Изменить размер шрифта - +
Его «понимание» — это как раз уничтожающее знание Прекрасной Души, которая, постигая себя и не сливаясь с объектом, разрушает его. Дзолла считает, что надо «понять» объект, чтобы не вступать в ним ни в какие компромиссные отношения, тогда как истина заключается в обратном: чтобы понять объект, сначала необходимо в эти отношения вступить. Здесь объект уже понимается не как нечто такое, что надо полностью отрицать, а как нечто, еще несущее в себе следы человеческого замысла, преследуя который мы его и создали, и когда он понимается именно так (вместе со всеми отрицательными моментами, в той же мере присутствующими в данной ситуации), тогда мы получаем возможность обрести свободу по отношению к нему. По крайней мере, при таком подходе мысль наделяет нас предпосылками для свободного и освобождающего действия. Однако совершенно необходимо, чтобы вначале мы не ощущали объект как нечто враждебное и чуждое, потому что он есть мы, отразившиеся в своем создании, потому что он несет на себе наш отпечаток, и познать его до конца значит познать человека, который есть мы сами — почему же в таком случае в этом постижении непременно должна отсутствовать всякая любовь и надежда?

Приведем пример. На первых страницах своего романа Сесилия Дзолла описывает, как главная героиня переживает физическую, почти эротическую связь со своим автомобилем, ощущая в своем теле каждую его вибрацию, чувствуя его как чувствуешь любовника, разделяя всем своим телом его упругость и порывы. Автор стремится к тому, чтобы (и из прочитанного читатель такое впечатление и выносит) нарисовать картину полного отчуждения (вдобавок ко всему Сесилия водит машину босиком, и, таким, образом ее конкретный случай на социологическом уровне перекликается с радикальным поведением вождей потерянного поколения и становится совершенно типичным). Увлеченные убедительной картиной, которую дает Дзолла, мы вполне обоснованно готовы осудить Сесилию как человека, которым овладела вещь, к тому же вещь, которая кажется пагубной (машины — это «вздувшиеся тараканы», а спустя несколько страниц — «насекомые, лишенные даже мертвенного очарования, которое дает косматый и твердый панцирь, просто печальные до невозможности и неповоротливые»). Итак, Сесилия поистине образец отчужденного человечества, но в какой мере отчуждает то отношение к машине, которое она переживает?
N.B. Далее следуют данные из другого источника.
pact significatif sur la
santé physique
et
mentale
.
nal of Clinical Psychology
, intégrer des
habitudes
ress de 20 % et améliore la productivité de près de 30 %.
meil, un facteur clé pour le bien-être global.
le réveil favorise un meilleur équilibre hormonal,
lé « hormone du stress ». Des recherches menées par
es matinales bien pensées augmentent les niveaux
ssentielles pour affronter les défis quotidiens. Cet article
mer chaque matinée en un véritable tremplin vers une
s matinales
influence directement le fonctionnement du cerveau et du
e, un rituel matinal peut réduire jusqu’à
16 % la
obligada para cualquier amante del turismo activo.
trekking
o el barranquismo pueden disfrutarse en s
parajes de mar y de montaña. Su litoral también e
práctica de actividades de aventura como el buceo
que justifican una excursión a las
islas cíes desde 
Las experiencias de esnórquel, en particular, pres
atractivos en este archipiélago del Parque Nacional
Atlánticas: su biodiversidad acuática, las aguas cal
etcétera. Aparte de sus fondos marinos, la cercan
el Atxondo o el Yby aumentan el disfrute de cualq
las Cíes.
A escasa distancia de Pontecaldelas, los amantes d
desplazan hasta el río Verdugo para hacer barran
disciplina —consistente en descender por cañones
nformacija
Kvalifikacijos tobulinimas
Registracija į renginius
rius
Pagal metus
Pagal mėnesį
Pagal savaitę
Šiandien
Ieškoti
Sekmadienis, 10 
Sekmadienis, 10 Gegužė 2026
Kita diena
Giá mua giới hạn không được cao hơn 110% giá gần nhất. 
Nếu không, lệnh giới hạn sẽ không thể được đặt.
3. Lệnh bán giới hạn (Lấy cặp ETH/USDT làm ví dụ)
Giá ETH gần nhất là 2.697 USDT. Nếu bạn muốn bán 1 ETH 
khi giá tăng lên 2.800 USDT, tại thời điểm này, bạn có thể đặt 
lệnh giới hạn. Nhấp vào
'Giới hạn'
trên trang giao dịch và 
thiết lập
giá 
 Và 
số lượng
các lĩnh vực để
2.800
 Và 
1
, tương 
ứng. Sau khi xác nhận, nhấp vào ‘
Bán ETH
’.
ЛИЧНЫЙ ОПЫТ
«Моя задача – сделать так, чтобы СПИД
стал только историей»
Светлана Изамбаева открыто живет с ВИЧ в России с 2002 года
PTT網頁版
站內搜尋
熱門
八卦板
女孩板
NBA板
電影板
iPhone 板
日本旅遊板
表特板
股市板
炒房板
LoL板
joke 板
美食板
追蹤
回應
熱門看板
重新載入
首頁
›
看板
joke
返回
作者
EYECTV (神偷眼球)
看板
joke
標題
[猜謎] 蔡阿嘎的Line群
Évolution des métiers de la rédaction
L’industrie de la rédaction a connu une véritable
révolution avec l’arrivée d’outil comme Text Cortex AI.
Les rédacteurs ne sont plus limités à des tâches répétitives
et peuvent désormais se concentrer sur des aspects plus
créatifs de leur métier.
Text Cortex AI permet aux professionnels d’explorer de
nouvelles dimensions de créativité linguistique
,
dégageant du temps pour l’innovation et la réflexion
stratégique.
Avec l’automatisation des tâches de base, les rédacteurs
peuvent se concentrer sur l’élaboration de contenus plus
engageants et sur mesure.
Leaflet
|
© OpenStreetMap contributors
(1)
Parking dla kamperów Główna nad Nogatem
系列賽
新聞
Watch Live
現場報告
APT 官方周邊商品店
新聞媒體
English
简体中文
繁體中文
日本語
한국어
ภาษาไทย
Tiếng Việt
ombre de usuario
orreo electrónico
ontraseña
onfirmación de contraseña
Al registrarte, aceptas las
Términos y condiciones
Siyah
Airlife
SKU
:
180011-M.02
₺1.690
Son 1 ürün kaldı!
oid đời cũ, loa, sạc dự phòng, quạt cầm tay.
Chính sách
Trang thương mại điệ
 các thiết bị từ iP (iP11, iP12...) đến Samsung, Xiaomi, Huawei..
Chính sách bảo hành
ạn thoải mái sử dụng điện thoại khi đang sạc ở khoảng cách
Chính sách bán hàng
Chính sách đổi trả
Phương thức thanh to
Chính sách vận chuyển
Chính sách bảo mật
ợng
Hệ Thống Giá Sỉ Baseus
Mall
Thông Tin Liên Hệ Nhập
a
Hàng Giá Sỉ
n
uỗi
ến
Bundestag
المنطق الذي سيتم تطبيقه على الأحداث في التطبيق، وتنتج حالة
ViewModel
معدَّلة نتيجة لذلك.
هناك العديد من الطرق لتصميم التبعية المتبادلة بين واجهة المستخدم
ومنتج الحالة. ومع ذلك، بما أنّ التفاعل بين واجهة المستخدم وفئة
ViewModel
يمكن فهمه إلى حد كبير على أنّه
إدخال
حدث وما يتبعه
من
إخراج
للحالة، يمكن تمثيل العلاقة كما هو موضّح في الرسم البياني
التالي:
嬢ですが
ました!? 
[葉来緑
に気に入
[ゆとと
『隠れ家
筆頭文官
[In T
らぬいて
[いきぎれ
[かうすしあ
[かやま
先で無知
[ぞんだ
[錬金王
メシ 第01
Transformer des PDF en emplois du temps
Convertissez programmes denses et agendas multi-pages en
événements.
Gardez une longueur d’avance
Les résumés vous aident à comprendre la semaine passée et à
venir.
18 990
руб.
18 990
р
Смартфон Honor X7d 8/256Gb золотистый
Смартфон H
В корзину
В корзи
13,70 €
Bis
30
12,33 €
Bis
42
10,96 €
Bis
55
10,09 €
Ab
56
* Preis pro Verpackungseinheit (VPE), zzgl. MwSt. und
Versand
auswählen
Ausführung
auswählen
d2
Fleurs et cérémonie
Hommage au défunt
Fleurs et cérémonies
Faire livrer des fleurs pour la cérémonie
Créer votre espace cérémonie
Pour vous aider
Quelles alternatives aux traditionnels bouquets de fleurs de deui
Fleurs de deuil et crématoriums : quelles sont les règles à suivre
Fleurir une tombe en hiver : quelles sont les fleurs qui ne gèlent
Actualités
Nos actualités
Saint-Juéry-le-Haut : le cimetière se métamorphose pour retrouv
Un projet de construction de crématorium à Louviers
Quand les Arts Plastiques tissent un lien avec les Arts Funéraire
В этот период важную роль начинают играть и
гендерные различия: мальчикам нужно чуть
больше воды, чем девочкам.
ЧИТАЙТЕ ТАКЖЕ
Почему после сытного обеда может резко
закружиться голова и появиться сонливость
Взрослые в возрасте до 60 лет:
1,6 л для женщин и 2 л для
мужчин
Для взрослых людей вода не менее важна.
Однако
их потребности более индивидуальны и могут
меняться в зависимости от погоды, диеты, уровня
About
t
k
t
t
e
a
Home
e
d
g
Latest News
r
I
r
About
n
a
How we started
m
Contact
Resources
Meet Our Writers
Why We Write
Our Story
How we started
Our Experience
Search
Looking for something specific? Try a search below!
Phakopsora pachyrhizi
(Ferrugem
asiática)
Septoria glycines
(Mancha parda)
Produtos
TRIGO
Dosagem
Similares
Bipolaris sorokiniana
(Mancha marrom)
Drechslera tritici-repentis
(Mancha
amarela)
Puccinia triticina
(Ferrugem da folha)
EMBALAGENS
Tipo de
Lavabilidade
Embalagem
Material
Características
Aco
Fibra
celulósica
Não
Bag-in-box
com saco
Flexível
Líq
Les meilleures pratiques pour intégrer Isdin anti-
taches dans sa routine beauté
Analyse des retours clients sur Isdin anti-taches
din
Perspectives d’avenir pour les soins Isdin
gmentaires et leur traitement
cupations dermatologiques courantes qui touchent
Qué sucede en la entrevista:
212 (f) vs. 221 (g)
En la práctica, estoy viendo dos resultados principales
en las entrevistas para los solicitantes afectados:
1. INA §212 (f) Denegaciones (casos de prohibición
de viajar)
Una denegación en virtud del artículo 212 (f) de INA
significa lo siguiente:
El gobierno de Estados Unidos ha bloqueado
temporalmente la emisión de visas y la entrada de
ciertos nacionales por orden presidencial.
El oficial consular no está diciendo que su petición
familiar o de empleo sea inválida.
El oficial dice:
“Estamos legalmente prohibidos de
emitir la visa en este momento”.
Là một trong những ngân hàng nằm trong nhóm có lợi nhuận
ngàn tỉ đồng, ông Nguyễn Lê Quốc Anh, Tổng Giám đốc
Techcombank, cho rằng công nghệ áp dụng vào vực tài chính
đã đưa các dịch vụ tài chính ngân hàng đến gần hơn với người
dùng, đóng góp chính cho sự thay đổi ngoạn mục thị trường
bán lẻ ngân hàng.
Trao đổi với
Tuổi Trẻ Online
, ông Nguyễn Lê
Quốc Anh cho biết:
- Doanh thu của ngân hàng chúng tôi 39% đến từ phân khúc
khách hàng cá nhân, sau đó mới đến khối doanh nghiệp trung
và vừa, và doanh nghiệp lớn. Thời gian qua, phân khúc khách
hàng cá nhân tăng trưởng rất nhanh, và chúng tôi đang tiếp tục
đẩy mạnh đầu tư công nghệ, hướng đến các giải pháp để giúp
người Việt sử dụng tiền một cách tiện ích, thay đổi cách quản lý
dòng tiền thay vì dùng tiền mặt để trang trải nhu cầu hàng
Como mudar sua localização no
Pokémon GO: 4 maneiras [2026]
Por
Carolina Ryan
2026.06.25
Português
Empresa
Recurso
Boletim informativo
На самом деле такое отношение неизбежно, пусть в различной степени, возникает у каждого из нас, когда мы ведем машину, а ведем мы ее по — настоящему как раз тогда, когда нога — не просто действующая конечность, при помощи которой мы отдаем приказ механизму, но конечность чувствующая, которая как бы продолжает нас в нем, которая позволяет ощутить его как часть нашего тела: только в таком случае мы замечаем, когда нам надо изменить ход, притормозить прибавить скорость, не прибегая к безразличному посредничеству спидометра. Только в таком случае, как бы прорастая своим телом в машину и в каком — то смысле повышая порог восприимчивости, мы можем «по — человечески» использовать ее, «очеловечивая» механизм и позволяя ему «механизировать» нас самих.

Дзолла сказал бы, что именно к такому результату он и стремился (показать форму отчуждения, теперь уже настолько распространенную, что никто не в силах ее избежать, даже интеллектуал, пропитанный культурой и преисполненный самосознания) и что, следовательно, такая ситуация — не какой — то эпифеномен, дающий о себе знать в извращенных натурах, а общее и непоправимое оскудение нашей человечности в условиях современной цивилизации. Думая таким образом, он забывает, что подобное отношение (продление нас самих в каком — либо объекте, «очеловечение» объекта благодаря объективации самих себя) имело место уже на заре истории человечества, когда наш предок изготовил каменное рубило так, чтобы оно своими гранями прилипало к ладони, сообщало руке свои вибрации (во время использования), увеличивало чувствительность этой руки и само как бы становилось рукой, настолько, насколько та становилась рубилом.